* [TRECHO DE ORIGEM]:
-----

Entretanto, conforme a serie foi progredindo, críticas foram surgindo. Algumas focadas em decisões tomadas para certos personagens que não estavam de acordo com o que fora construído até então e outras com relação a adaptação de elementos dos livros. Nesse ponto o autor abandonará a abordagem distante do leitor para uma mais próxima de modo que, para o segundo, a importância do universo literário tanto para a serie quanto para o próprio autor fique bem explicada.

Eu conheci a serie primeiro. Jamais havia ouvido falar dos livros (como boa parte da audiência, creio eu). Após assistir a primeira temporada, marcada principalmente pela morte de Ned Stark, decidi iniciar a jornada pelo universo literário. Meu pensamento inicial durante a leitura do primeiro livro foi o de reconhecer a fidelidade com que a série havia retratado os fatos na primeira temporada, na ordem correta afim de preservar o peso do ocorrido. Porém, notei algo durante a leitura. O universo dos livros era algo extremamente maior do que o visto na televisão ( que para ser justo não possui a mesma liberdade de expansão que o livro), a todo momento eram referenciados momentos da Rebelião de Robert, sobre a personalidade de Rheagar Targaryen, sobre os antepassados da família real, sobre os antepassados dos Starks e por aí vai. Aquele mundo era rico em forma de conteúdo, na presença abundante de acontecimentos aleatórios e que eventualmente não interfeririam em nada no arco principal mas que serviam para criar uma ambientação efetiva. Quase como em jogos de RPG, aonde há centenas de NPCs com histórias e linhas de diálogos próprios.

-----

* [DADOS REGISTRADOS]:
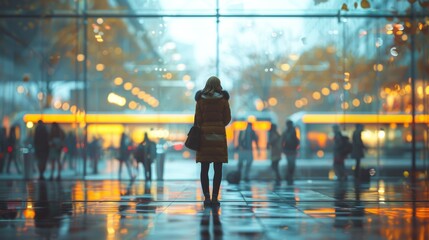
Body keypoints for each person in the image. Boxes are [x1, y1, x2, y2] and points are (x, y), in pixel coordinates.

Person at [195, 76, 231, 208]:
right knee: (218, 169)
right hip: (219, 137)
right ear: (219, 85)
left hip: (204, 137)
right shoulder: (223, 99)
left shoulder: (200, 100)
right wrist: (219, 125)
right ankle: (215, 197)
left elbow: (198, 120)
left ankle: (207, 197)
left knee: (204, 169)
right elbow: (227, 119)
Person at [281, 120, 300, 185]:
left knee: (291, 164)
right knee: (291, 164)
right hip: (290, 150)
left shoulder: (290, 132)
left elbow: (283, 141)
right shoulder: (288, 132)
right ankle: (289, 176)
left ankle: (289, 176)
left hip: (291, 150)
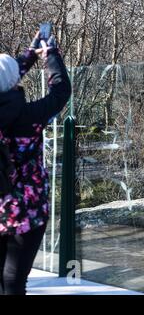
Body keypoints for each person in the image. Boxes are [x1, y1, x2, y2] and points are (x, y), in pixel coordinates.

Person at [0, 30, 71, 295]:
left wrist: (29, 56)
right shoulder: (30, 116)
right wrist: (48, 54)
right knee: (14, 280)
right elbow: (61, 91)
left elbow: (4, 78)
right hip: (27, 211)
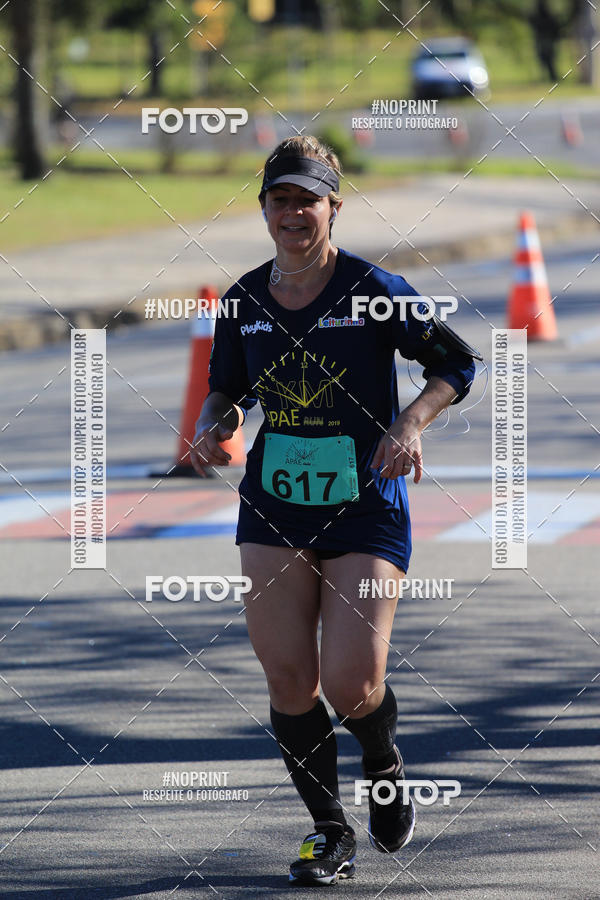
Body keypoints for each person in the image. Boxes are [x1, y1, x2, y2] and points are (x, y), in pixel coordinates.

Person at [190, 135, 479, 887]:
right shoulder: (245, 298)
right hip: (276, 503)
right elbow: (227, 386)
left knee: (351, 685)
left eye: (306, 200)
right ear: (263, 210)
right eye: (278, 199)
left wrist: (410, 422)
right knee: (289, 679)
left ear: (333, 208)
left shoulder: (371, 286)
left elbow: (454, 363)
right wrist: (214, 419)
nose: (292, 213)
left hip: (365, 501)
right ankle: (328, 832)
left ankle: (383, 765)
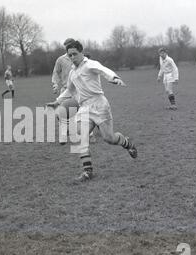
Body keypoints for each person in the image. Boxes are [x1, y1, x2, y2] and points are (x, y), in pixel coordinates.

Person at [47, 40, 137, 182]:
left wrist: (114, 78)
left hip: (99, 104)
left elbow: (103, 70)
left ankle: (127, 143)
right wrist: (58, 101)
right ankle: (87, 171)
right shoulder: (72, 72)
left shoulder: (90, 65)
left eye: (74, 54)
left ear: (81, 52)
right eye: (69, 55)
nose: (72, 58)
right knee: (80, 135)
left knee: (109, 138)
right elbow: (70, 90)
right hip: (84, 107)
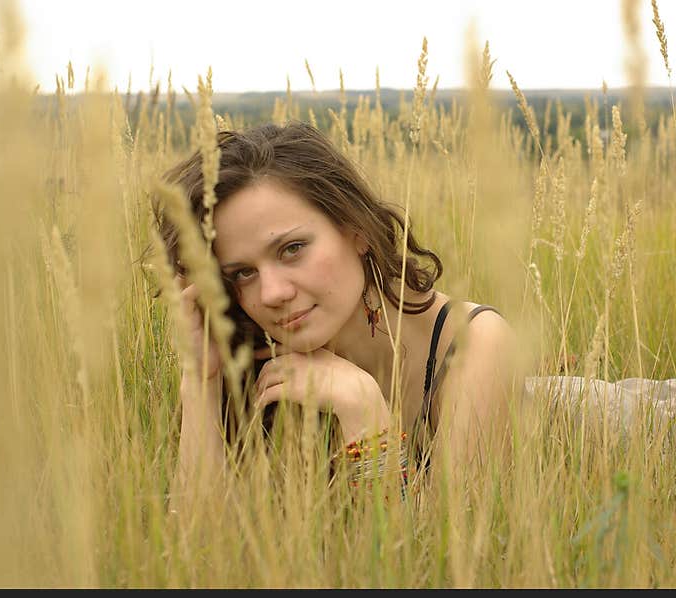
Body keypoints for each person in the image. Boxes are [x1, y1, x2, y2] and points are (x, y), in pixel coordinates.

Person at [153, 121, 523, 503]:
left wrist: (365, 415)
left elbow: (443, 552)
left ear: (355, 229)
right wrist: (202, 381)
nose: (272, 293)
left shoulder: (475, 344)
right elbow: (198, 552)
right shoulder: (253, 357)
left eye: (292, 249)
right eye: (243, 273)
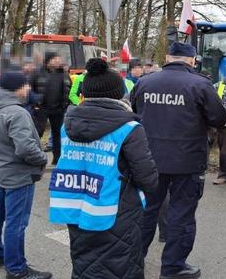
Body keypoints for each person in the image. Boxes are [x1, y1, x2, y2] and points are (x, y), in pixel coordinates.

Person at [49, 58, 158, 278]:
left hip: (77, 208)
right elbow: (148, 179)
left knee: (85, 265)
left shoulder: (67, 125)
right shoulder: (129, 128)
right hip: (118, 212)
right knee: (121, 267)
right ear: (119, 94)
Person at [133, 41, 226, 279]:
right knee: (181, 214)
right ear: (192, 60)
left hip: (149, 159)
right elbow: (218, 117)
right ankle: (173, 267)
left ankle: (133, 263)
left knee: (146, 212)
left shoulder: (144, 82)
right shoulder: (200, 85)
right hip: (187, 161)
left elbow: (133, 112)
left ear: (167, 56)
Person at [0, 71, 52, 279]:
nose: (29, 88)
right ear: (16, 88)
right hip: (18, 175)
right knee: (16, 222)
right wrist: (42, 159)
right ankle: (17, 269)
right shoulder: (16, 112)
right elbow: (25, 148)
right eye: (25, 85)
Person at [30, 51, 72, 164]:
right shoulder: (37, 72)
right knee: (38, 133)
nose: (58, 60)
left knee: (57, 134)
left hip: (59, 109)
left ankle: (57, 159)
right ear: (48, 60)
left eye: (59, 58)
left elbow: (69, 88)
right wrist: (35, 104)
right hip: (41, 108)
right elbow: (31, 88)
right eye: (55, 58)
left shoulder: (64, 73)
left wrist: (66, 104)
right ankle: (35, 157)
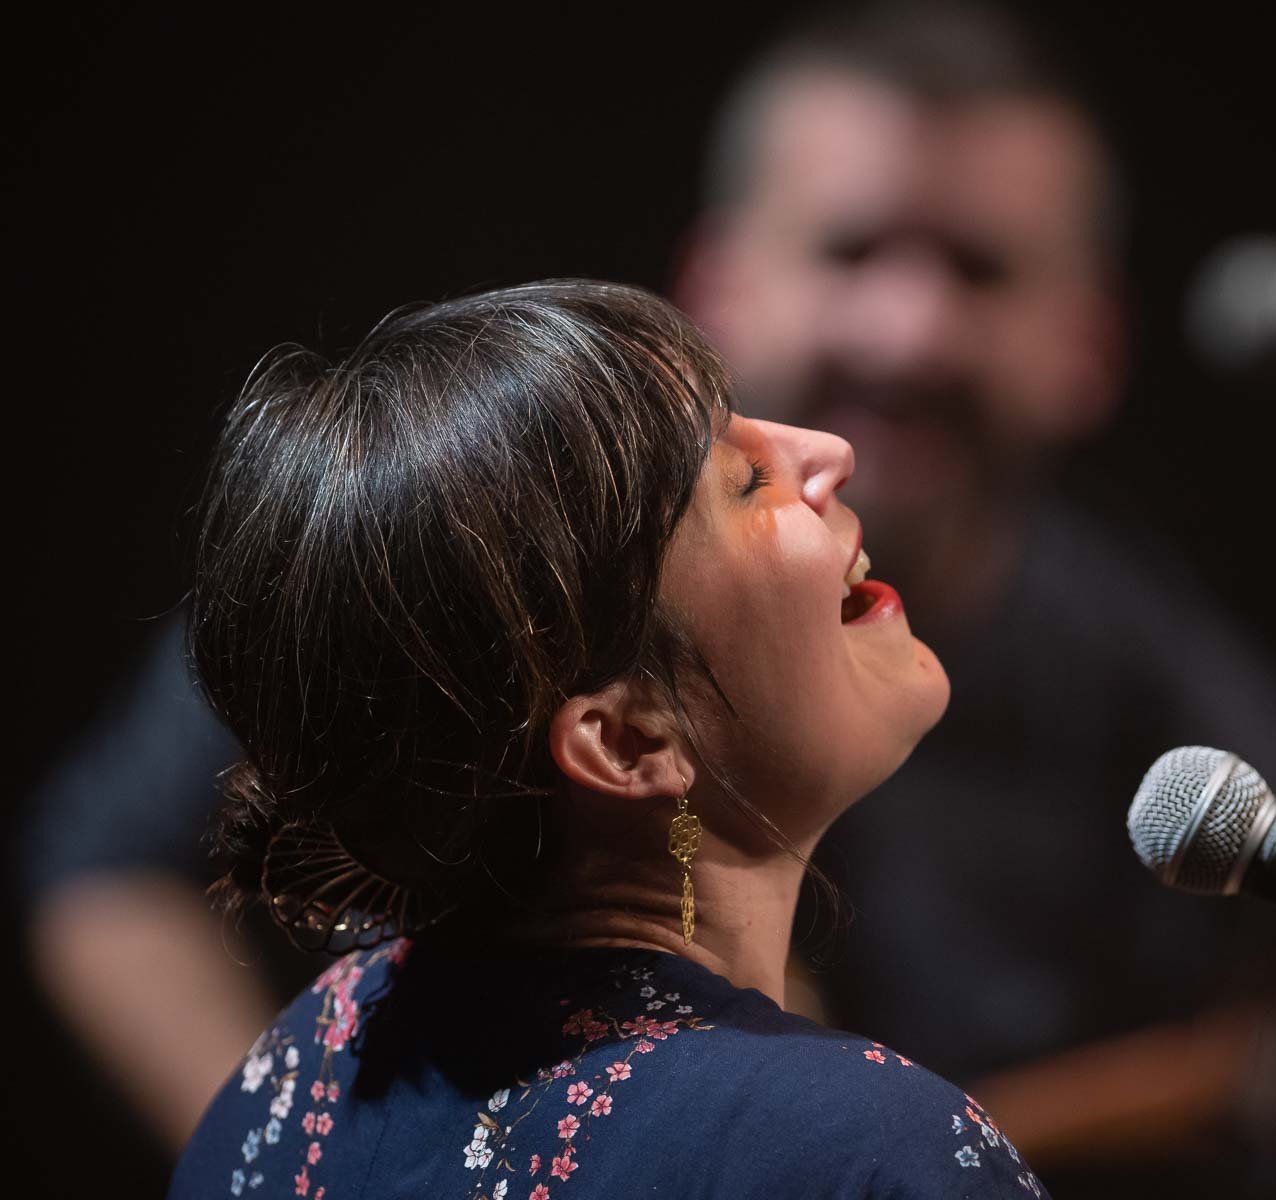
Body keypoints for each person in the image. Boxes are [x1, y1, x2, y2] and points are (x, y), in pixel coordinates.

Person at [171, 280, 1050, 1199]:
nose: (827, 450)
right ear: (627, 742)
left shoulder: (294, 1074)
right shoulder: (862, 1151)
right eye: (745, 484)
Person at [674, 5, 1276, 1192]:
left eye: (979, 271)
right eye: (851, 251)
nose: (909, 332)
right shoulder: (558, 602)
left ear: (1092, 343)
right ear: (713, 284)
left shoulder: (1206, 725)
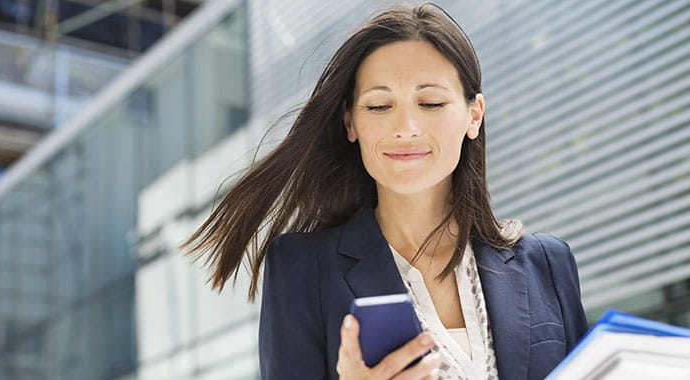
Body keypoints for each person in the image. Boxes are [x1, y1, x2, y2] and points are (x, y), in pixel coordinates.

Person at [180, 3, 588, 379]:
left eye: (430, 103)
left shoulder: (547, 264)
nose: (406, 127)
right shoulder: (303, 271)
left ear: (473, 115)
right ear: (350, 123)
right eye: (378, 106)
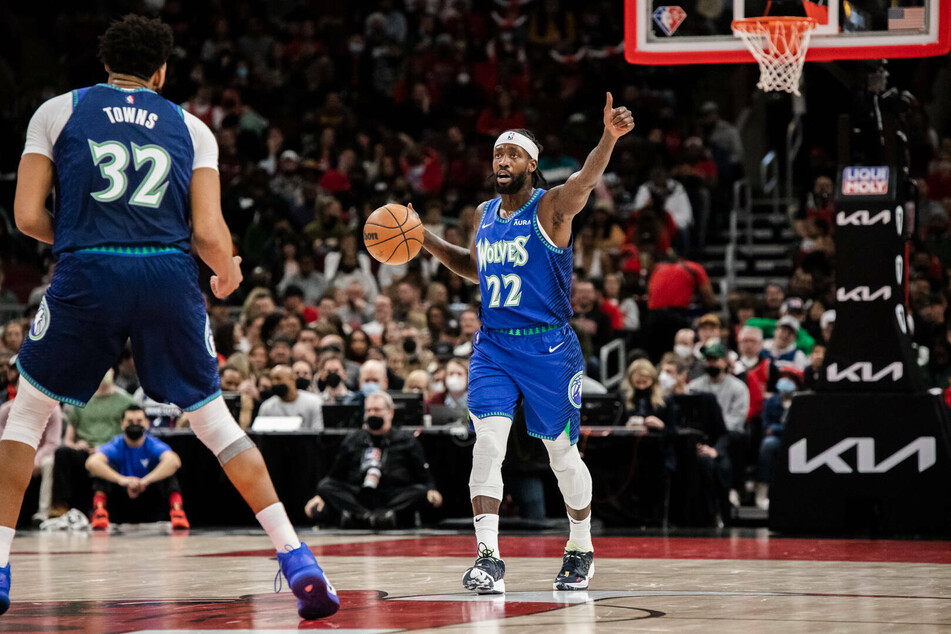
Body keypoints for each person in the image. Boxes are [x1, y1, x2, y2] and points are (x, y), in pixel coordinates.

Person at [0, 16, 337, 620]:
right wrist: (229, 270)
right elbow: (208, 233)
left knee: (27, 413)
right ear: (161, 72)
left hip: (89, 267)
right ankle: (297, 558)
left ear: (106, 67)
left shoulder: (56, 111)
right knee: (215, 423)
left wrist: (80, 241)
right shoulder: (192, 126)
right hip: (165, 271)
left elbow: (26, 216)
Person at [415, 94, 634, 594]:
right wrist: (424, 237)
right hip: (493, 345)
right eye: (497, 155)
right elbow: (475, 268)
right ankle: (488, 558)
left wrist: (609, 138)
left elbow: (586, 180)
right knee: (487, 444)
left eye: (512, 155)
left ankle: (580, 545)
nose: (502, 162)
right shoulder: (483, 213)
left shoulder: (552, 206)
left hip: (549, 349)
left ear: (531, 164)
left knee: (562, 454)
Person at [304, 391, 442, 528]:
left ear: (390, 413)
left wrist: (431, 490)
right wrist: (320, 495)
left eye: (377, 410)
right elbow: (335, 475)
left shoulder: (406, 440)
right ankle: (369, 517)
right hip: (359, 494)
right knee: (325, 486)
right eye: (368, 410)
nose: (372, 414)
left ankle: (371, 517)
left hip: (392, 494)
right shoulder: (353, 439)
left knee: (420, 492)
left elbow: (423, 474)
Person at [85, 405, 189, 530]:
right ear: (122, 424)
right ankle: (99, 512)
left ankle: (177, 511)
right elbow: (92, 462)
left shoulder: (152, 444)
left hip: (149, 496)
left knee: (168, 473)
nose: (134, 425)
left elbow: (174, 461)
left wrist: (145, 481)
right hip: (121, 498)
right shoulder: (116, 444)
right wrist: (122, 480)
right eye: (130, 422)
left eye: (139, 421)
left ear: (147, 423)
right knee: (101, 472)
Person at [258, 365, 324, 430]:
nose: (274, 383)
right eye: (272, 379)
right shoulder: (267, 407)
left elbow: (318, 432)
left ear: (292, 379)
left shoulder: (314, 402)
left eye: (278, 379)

-----

* [DESCRIÇÃO DA TAREFA]: Dê continuidade ao trecho sobre a série e o universo literário dos livros, começando logo após a última frase. A listagem não tem papel algum nisto.

* [RESPOSTA DA TAREFA]:
As crônicas de Gelo e Fogo (propriamente denominadas assim para diferenciar da adaptação televisiva) entregaram alguns dos meus momentos favoritos já lidos em qualquer lugar, como por exemplo o trabalho magistral do autor em converter Jaime Lannister de alguém claramente canalha para o leitor desde o início em um individuo gradualmente decente, isso sem apelar para saltos no tempo, mudança brusca de personalidade de um capítulo para outro ou um simples acontecimento muda-lo 360º. Foi um trabalho paciente, capítulo por capitulo, livro por livro, desconstruindo o personagem por meio de situações, de encontros com novos personagens, de modo que ele pudesse reconhecer em momentos em que alguém lhe imputava perigo que em outros tempos ele fizera o mesmo. A partir do momento em que a metamorfose do personagem está completa eu, e creio que muitos outros, paramos a leitura por um instante e refletimos todo o caminho de Jaime até ali e nos surpreendemos com o trabalho de escrita discreto mas muito eficiente de Martin.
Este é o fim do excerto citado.